**Task statement**. Copy all records exactly, excluding images.

---- Records for the task

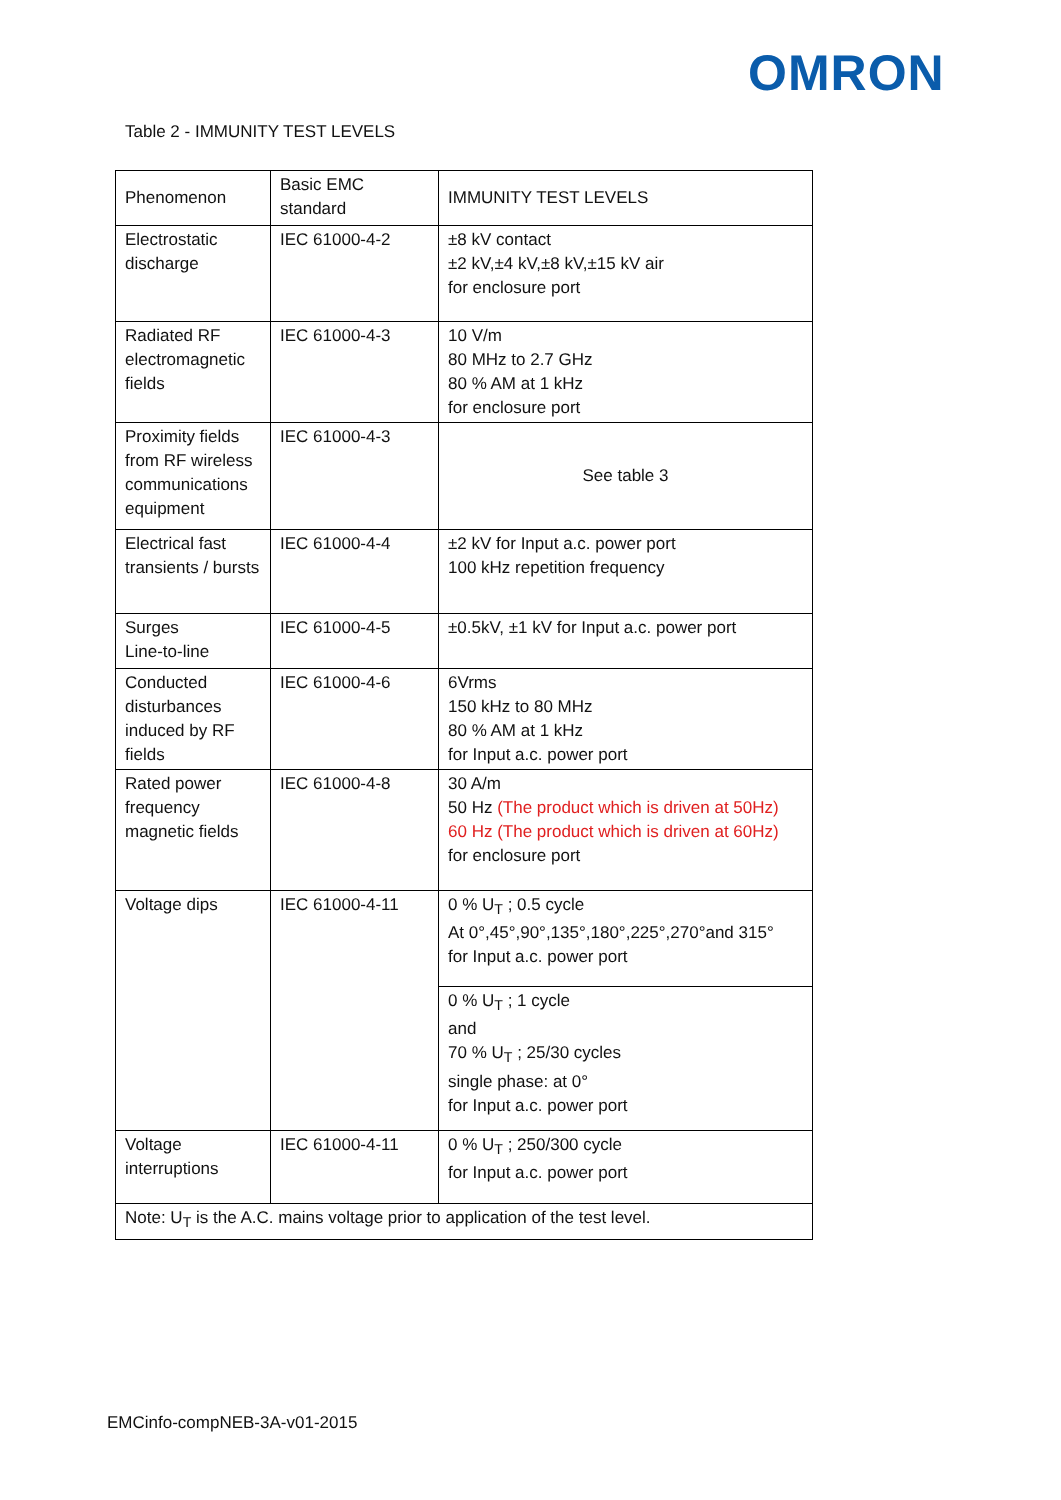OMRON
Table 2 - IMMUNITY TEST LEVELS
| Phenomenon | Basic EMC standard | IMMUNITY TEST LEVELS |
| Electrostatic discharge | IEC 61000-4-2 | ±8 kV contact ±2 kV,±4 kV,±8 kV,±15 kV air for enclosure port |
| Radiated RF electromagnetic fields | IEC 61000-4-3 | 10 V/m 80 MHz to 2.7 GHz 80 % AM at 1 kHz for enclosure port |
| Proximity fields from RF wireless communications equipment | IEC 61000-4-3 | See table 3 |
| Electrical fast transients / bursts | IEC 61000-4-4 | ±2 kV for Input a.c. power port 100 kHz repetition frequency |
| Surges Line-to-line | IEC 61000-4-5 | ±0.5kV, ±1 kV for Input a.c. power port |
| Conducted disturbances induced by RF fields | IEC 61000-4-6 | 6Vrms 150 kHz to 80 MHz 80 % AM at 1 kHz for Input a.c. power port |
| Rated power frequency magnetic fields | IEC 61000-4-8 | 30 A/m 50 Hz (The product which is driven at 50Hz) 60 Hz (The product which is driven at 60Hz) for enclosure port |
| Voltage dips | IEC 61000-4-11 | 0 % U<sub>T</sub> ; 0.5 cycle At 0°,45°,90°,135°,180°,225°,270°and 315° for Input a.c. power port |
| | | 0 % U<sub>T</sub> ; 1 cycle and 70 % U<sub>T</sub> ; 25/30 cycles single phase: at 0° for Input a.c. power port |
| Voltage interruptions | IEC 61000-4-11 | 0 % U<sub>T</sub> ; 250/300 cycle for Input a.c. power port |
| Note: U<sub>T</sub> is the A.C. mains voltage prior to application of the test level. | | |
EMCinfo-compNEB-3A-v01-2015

--------

**Result**.
OMRON
Table 2 - IMMUNITY TEST LEVELS
| Phenomenon | Basic EMC standard | IMMUNITY TEST LEVELS |
| Electrostatic discharge | IEC 61000-4-2 | ±8 kV contact ±2 kV,±4 kV,±8 kV,±15 kV air for enclosure port |
| Radiated RF electromagnetic fields | IEC 61000-4-3 | 10 V/m 80 MHz to 2.7 GHz 80 % AM at 1 kHz for enclosure port |
| Proximity fields from RF wireless communications equipment | IEC 61000-4-3 | See table 3 |
| Electrical fast transients / bursts | IEC 61000-4-4 | ±2 kV for Input a.c. power port 100 kHz repetition frequency |
| Surges Line-to-line | IEC 61000-4-5 | ±0.5kV, ±1 kV for Input a.c. power port |
| Conducted disturbances induced by RF fields | IEC 61000-4-6 | 6Vrms 150 kHz to 80 MHz 80 % AM at 1 kHz for Input a.c. power port |
| Rated power frequency magnetic fields | IEC 61000-4-8 | 30 A/m 50 Hz (The product which is driven at 50Hz) 60 Hz (The product which is driven at 60Hz) for enclosure port |
| Voltage dips | IEC 61000-4-11 | 0 % U<sub>T</sub> ; 0.5 cycle At 0°,45°,90°,135°,180°,225°,270°and 315° for Input a.c. power port |
| | | 0 % U<sub>T</sub> ; 1 cycle and 70 % U<sub>T</sub> ; 25/30 cycles single phase: at 0° for Input a.c. power port |
| Voltage interruptions | IEC 61000-4-11 | 0 % U<sub>T</sub> ; 250/300 cycle for Input a.c. power port |
| Note: U<sub>T</sub> is the A.C. mains voltage prior to application of the test level. | | |
EMCinfo-compNEB-3A-v01-2015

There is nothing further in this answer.